#### [Work request 1]
Please list every package the code quality text adds through PackageReference in its Directory.Build.props settings, giving each one's version.
#### [Work request 2]
Pick up the code quality text after its last sentence and keep writing it.

Each has its own advantages and disadvantages, and a combination of these methods often yields the best results.
Here is a list of available options:
- Code Editor (IDE) — offers real-time feedback and suggestions to improve code quality
- Static Code Analysis — helps to apply coding standards, identify code smells, potential bugs and vulnerabilities when building the project in the IDE
- Code Analysis Software — external software that provides a higher level of code analysis than static analyzers (often these are paid instruments)
- Code Review — helps to catch issues that automated tools might miss
In the ideal scenario you should have all four options working together.
Many teams use the first and the last option for improving the quality of their code and projects.
Code Review is a must-have; it helps to catch issues that automated tools might miss, such as architectural flaws, business or logic errors.
It encourages knowledge sharing and collective code ownership among team members.
But this option is the most expensive, it's a time-consuming process that requires coordination among team members.
The quality of the review depends on the reviewers' expertise and diligence.
Using static code analysis tools can significantly reduce the time and cost of manual code review by reducing possible issues that can survive until the code review.
In this blog post I will share with you how to use free static code analysis tools.
Enforcing Code Analysis with Directory.Build.props
You can use centralized Directory.Build.props file to configure project-wide settings ensures consistency across all projects within a solution.
You should put this file near your "*.sln" file.
In my projects I use the following settings in Directory.Build.props:
<Project>
<PropertyGroup>
<Nullable>enable</Nullable>
<ImplicitUsings>enable</ImplicitUsings>
<AnalysisLevel>latest</AnalysisLevel>
<AnalysisMode>All</AnalysisMode>
<TreatWarningsAsErrors>true</TreatWarningsAsErrors>
<CodeAnalysisTreatWarningsAsErrors>true</CodeAnalysisTreatWarningsAsErrors>
<EnforceCodeStyleInBuild>true</EnforceCodeStyleInBuild>
</PropertyGroup>
<ItemGroup>
<PackageReference Include="Meziantou.Analyzer" Version="2.0.155">
<PrivateAssets>all</PrivateAssets>
<IncludeAssets>runtime; build; native; contentfiles; analyzers; buildtransitive</IncludeAssets>
</PackageReference>
<PackageReference Include="SonarAnalyzer.CSharp" Version="9.26.0.92422">
<PrivateAssets>all</PrivateAssets>
<IncludeAssets>runtime; build; native; contentfiles; analyzers; buildtransitive</IncludeAssets>
</PackageReference>
<PackageReference Include="Roslynator.Analyzers" Version="4.12.4">
<PrivateAssets>all</PrivateAssets>
<IncludeAssets>runtime; build; native; contentfiles; analyzers; buildtransitive</IncludeAssets>
</PackageReference>
</ItemGroup>
</Project>
Let's break down each option:
Nullable:
The Nullable option enables nullable reference types, which allow developers to explicitly specify whether a variable can be null.
This feature helps catch potential null reference exceptions at compile time.
ImplicitUsings:
The ImplicitUsings option, when enabled, automatically includes a set of common using directives in each file, reducing the need to manually add them.
AnalysisLevel:
The AnalysisLevel option specifies the version of code analysis rules to apply.

#### [Entries supplied]
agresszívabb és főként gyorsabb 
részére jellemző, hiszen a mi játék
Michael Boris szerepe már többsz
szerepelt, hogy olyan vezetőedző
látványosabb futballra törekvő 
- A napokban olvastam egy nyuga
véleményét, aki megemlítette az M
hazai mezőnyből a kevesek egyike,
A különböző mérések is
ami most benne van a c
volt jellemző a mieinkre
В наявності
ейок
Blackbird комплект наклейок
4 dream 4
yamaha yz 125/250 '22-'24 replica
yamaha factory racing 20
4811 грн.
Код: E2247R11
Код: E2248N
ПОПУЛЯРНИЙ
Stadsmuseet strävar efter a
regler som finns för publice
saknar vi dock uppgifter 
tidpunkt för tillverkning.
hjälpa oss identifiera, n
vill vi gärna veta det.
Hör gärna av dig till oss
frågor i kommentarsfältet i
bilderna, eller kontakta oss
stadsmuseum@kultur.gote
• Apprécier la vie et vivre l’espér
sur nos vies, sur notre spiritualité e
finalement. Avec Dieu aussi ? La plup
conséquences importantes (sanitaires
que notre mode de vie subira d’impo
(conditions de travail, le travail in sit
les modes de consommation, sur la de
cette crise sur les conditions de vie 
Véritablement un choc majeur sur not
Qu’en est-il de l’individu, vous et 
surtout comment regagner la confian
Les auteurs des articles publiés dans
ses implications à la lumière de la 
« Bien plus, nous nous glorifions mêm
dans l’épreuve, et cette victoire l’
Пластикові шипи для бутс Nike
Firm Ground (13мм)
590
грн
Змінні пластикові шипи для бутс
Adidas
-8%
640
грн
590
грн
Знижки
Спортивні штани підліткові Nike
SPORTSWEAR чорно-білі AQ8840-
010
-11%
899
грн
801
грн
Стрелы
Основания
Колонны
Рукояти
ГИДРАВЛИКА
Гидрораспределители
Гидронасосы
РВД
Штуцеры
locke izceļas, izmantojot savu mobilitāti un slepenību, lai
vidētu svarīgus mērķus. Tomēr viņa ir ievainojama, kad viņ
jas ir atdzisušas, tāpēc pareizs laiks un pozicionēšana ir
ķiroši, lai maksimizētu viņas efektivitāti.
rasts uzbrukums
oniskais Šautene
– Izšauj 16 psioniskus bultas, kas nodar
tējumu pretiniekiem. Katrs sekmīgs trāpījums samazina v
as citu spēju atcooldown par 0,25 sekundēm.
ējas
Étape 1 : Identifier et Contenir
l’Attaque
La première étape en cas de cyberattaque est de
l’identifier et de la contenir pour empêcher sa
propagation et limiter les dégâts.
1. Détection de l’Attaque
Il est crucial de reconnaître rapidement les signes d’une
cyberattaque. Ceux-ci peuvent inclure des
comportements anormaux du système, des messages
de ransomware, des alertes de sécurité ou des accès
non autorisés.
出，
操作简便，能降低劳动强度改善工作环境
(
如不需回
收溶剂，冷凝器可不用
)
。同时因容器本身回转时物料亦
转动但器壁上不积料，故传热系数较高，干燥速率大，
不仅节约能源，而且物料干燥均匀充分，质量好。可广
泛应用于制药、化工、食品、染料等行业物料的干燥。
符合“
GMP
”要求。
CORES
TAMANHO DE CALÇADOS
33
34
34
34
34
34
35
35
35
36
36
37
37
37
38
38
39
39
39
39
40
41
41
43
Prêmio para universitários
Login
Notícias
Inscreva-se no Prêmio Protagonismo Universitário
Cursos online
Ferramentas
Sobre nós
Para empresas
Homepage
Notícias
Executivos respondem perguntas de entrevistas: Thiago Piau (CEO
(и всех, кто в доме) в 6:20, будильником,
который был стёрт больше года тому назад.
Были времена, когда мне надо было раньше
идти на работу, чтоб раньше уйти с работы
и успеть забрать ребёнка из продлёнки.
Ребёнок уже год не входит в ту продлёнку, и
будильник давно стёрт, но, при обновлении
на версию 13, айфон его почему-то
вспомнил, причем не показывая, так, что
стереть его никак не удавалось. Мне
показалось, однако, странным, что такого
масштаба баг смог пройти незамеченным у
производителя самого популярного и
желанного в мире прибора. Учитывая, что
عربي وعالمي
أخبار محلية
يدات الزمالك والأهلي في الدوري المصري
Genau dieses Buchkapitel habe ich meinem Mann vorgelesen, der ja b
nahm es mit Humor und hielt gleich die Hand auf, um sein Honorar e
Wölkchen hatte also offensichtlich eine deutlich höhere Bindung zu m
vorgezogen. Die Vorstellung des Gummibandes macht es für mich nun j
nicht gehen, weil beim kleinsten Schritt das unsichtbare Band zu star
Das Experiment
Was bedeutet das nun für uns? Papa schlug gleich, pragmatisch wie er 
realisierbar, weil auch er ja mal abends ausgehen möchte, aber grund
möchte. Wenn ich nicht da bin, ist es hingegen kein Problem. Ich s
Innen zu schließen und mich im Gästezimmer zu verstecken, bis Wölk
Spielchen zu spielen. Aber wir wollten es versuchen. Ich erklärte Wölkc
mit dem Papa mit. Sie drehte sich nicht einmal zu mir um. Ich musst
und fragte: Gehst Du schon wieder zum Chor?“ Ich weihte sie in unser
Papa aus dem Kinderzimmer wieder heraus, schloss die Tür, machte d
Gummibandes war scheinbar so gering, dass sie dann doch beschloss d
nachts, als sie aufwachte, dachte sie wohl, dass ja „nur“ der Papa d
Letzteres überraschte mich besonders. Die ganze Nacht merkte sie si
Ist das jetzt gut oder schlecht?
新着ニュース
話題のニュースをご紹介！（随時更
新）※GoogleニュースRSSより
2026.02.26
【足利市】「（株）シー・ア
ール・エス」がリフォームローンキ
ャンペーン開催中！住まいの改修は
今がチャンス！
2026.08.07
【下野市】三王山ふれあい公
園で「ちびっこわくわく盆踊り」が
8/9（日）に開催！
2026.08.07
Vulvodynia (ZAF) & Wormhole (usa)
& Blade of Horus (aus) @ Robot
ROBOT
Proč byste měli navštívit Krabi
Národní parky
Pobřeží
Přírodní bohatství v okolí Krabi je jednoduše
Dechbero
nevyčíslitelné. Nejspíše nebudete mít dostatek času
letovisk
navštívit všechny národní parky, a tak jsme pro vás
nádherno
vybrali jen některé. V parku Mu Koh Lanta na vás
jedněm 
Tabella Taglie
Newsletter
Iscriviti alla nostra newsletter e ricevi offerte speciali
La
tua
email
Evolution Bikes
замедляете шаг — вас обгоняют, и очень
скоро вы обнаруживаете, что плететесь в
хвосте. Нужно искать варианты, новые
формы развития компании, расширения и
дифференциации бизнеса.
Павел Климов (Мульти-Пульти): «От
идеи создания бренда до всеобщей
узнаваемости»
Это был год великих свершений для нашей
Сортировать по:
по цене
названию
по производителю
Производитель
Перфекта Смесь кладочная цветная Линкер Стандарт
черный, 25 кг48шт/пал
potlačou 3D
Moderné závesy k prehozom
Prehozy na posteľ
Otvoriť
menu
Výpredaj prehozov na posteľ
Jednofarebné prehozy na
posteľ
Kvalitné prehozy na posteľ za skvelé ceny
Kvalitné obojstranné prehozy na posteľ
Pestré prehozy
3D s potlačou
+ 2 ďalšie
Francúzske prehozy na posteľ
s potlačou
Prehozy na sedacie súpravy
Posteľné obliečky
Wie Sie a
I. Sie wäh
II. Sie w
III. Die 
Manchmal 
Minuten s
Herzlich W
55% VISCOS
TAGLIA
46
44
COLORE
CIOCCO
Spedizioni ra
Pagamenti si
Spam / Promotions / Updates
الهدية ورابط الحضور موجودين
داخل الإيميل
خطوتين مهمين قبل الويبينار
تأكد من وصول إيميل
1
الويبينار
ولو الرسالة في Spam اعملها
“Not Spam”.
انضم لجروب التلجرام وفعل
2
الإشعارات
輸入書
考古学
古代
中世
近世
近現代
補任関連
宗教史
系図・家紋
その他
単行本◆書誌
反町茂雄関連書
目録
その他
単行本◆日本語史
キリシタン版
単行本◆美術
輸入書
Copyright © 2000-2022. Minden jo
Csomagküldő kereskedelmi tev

#### [Exercise output 1]
- Meziantou.Analyzer, version 2.0.155
- SonarAnalyzer.CSharp, version 9.26.0.92422
- Roslynator.Analyzers, version 4.12.4

#### [Exercise output 2]
Setting it to the latest ensures the use of the most recent rules and improvements.
AnalysisMode:
The AnalysisMode option defines the scope and strictness of the code analysis.
Setting it to All enables a comprehensive set of rules.
TreatWarningsAsErrors:
The TreatWarningsAsErrors option treats all compiler warnings as errors, enforcing the resolution of warnings before the code can compile successfully.
CodeAnalysisTreatWarningsAsErrors:
Similar to TreatWarningsAsErrors, the CodeAnalysisTreatWarningsAsErrors option specifically targets code analysis warnings, treating them as errors.
EnforceCodeStyleInBuild:
The EnforceCodeStyleInBuild option enforces code style rules during the build process, ensuring that the code adheres to the defined style guidelines.
These settings are crucial for maintaining code quality in your .NET projects.
You should always strive to have 0 warnings in your project, but many developers are lazy fixing these warnings.
TreatWarningsAsErrors ensures that you have no warnings in your project, otherwise your project won't compile.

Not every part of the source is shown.